### Problem to work on
Make an exact copy of the whole listing, but leave its pictures out.

### Recorded information
::::
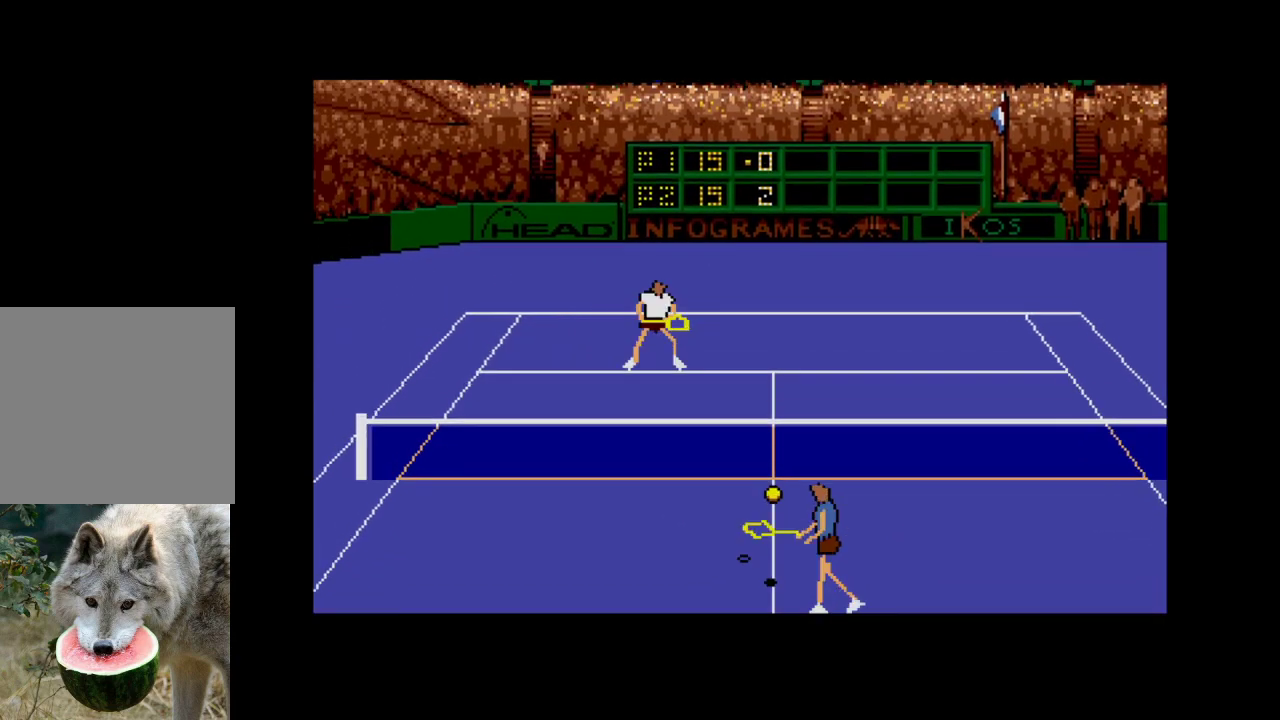
{"buttons": ["A", "DPAD_RIGHT"], "right_stick": "center", "events": [[117, "DPAD_UP", "up"], [167, "DPAD_DOWN", "down"], [383, "DPAD_DOWN", "up"], [483, "A", "down"]]}
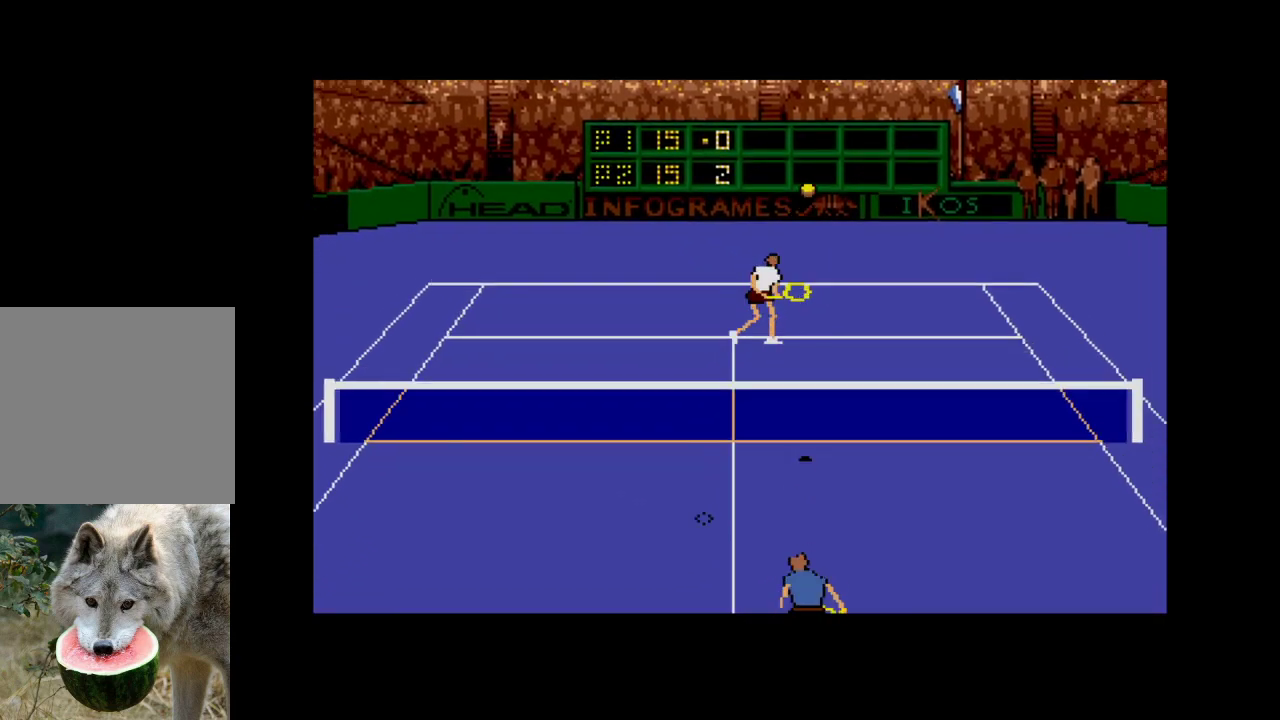
{"buttons": ["A", "DPAD_DOWN"], "right_stick": "center", "events": [[50, "DPAD_DOWN", "down"], [317, "DPAD_RIGHT", "up"]]}
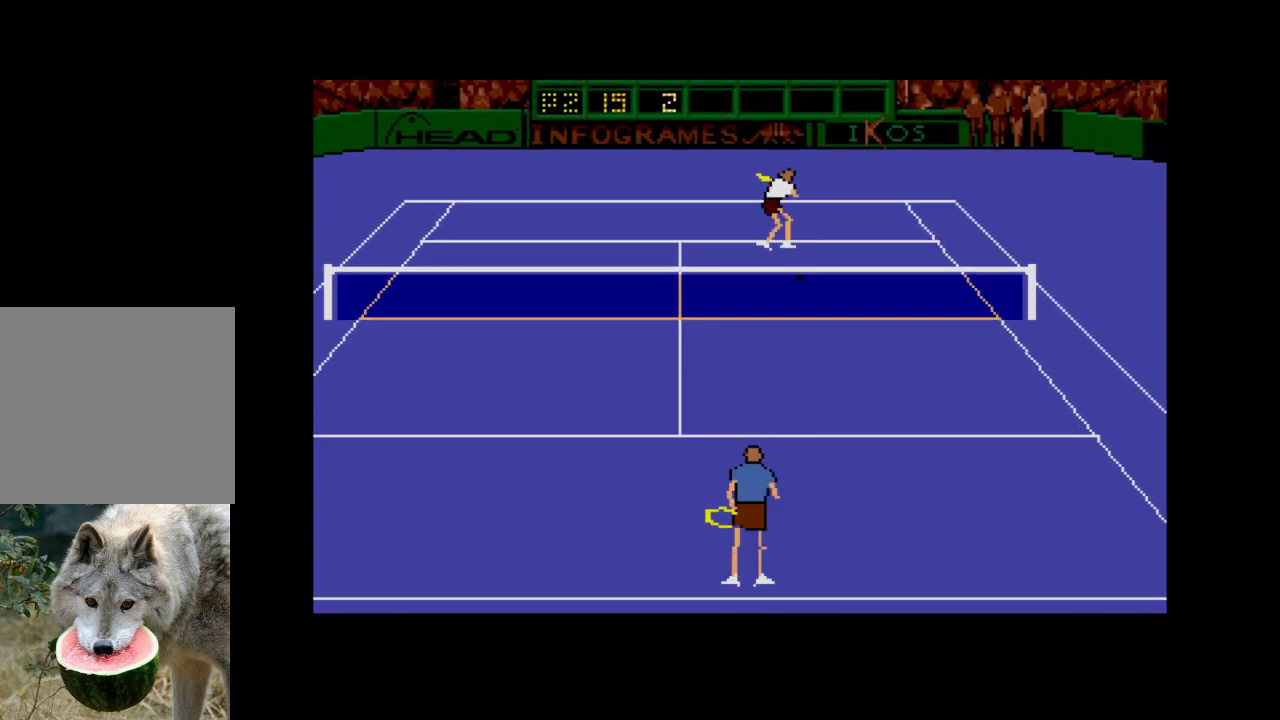
{"buttons": ["A", "DPAD_DOWN"], "right_stick": "center", "events": []}
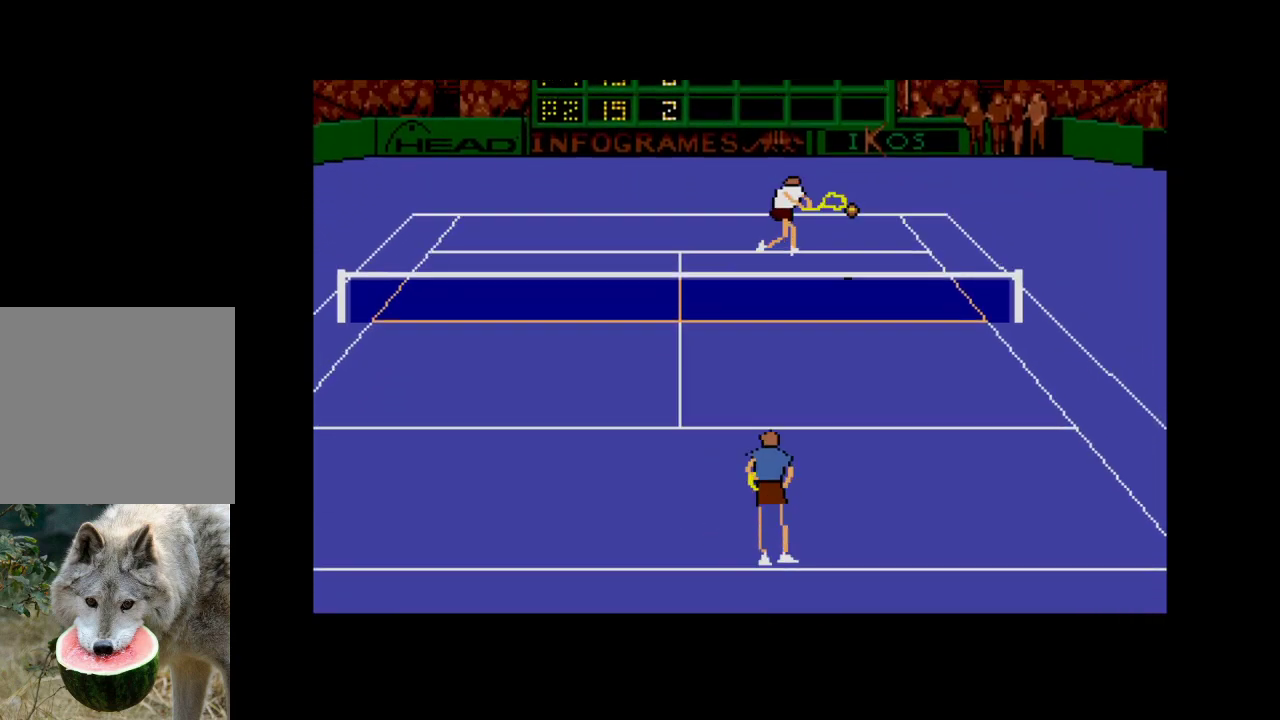
{"buttons": ["DPAD_DOWN"], "right_stick": "center", "events": [[67, "A", "up"]]}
::::
### Answer for the task
{"buttons": ["A", "DPAD_RIGHT"], "right_stick": "center", "events": [[117, "DPAD_UP", "up"], [167, "DPAD_DOWN", "down"], [383, "DPAD_DOWN", "up"], [483, "A", "down"]]}
{"buttons": ["A", "DPAD_DOWN"], "right_stick": "center", "events": [[50, "DPAD_DOWN", "down"], [317, "DPAD_RIGHT", "up"]]}
{"buttons": ["A", "DPAD_DOWN"], "right_stick": "center", "events": []}
{"buttons": ["DPAD_DOWN"], "right_stick": "center", "events": [[67, "A", "up"]]}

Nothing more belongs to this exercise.